Neither law is expected to go into effect, as the lower courts will almost certainly block them. This is what the legislatures want. They wish to force the court to reconsider Roe v. Wade, one of the weakest decisions ever made by the Supreme Court. It relies on a very shaky precedent (Griswold v. Connecticut), which sought to prove the existence of an implicit "right to privacy" in the Bill of Rights. The intent of the decision was good -- to ensure only a doctor and a patient decide if an abortion was appropriate. The hope was to keep legislature out of the medical decision making process. 

Before the passing of South Dakota's ban, it was almost impossible to get an abortion in South Dakota. There is only one clinic in the state, and no local doctors will perform the procedure. A retired doctor from another state flies in once a week. There is a mandatory 24-hour waiting period, requiring some patients to make the five-hour-plus drive twice. When one of the legislators of the abortion ban was asked if he could ever see an exception for rape to allow an abortion, he said:

"A real-life description for me would be a rape victim, brutally raped, savaged. The girl was a virgin. She was religious. She planned on saving her virginity until she was married. She was brutalized and raped, sodomized as bad as you can possibly make it, and is impregnated. I mean, that girl could be so messed up physically and psychologically that carrying that child could very well threaten her life."

Bill Napoli considers this to be a "real world" situation. What it sounds more like is the over-idealization of Southern white women that is reminiscent of the Jim Crow era. The use of the descriptors "virgin" and "religious" and the description of the potential victim as "saving herself for marriage" evoke a dangerous view of womanhood, one that justified many miscarriages of justice in the South. 

The image could reflect the ramblings of a father describing the pedestal many fathers wish they could place their daughters on. Either way, his rhetoric is disturbing, given his responsibility as a legislator and representative of the people of South Dakota. His empathy and sympathy are limited to those who have to meet his minimum standard of moral decency. Someone needs to remind Napoli that even prostitutes can be raped.

While the abortion ban will go to the courts for review, South Dakota's legislature isn't done yet. It has introduced another bill, which will affect men and women alike, and that may very well pass given the current climate. If it does, it may well change the face of health care forever. 

Referred to as House Bill 1184, it will allow anyone involved in the health care provider industry -- doctors, nurses, pharmacists, receptionists, lab technicians, administrative staff -- to refuse to be involved with any medical procedure that they find morally objectionable.
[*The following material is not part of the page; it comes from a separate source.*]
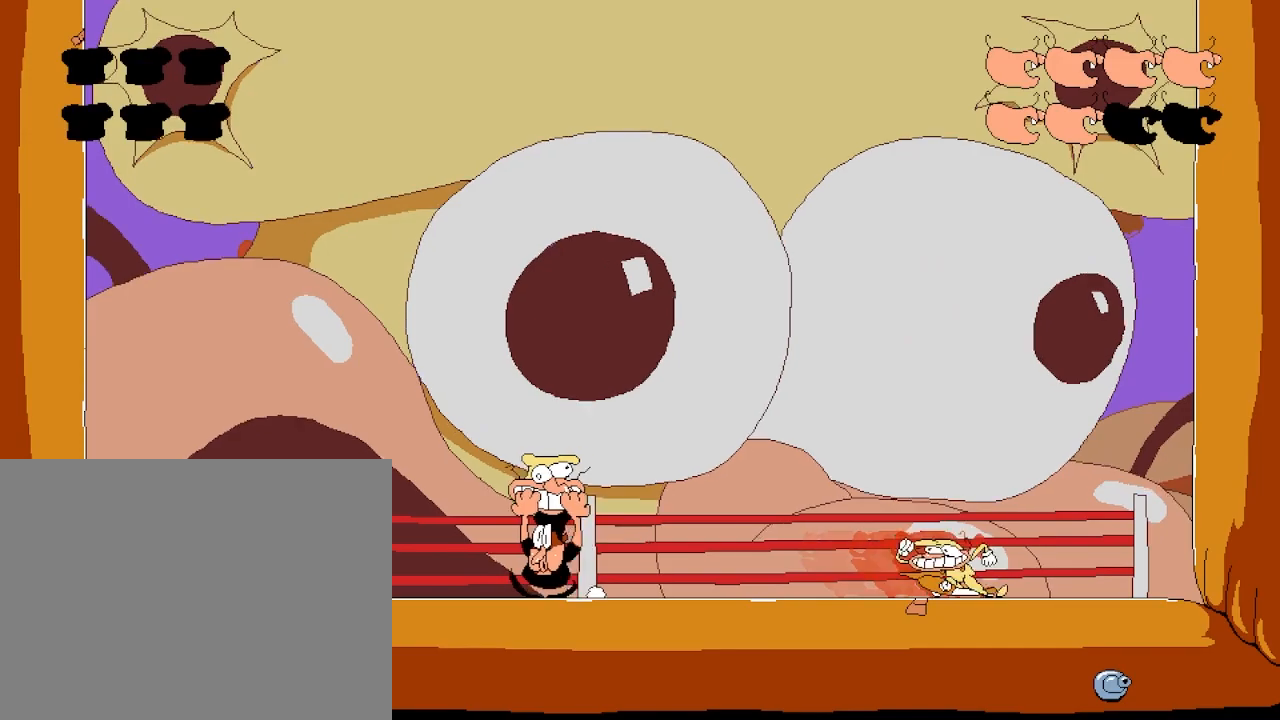
{"keys": ["jump", "right"], "events": [[33, "jump", "down"]]}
Originally formulated to deal with the Plan B controversy, this little bill will allow a receptionist who objects to a blood transfusion needed for a cancer patient to refuse to make the appointment or necessary referral because his or her religious beliefs ban the use of blood products. Worse, the institution that employs said staff member will not be allowed to discipline him or her in any way, including transferring him or her to an equivalent position where he or she will no longer have patient contact. This will hold true for gene therapy, therapies based on stem cells and therapies and medicines based on products tested on or created from animals (think insulin for diabetics).

This is what a slippery slope looks like. When we allow the legislation of medical decisions in one area, all medical decisions become vulnerable. This isn't just legislation South Dakota is proposing; a similar bill was proposed in Texas last year. 

This year the debate focuses around abortion and the Plan B pill. Next year it may well be fertility treatments or measures to limit the amounts of end of life medical care for the elderly and indigent. This is the new Roe v. Wade -- the right to make medical decisions with your doctor and have full and free access to appropriate medical treatment in the United States.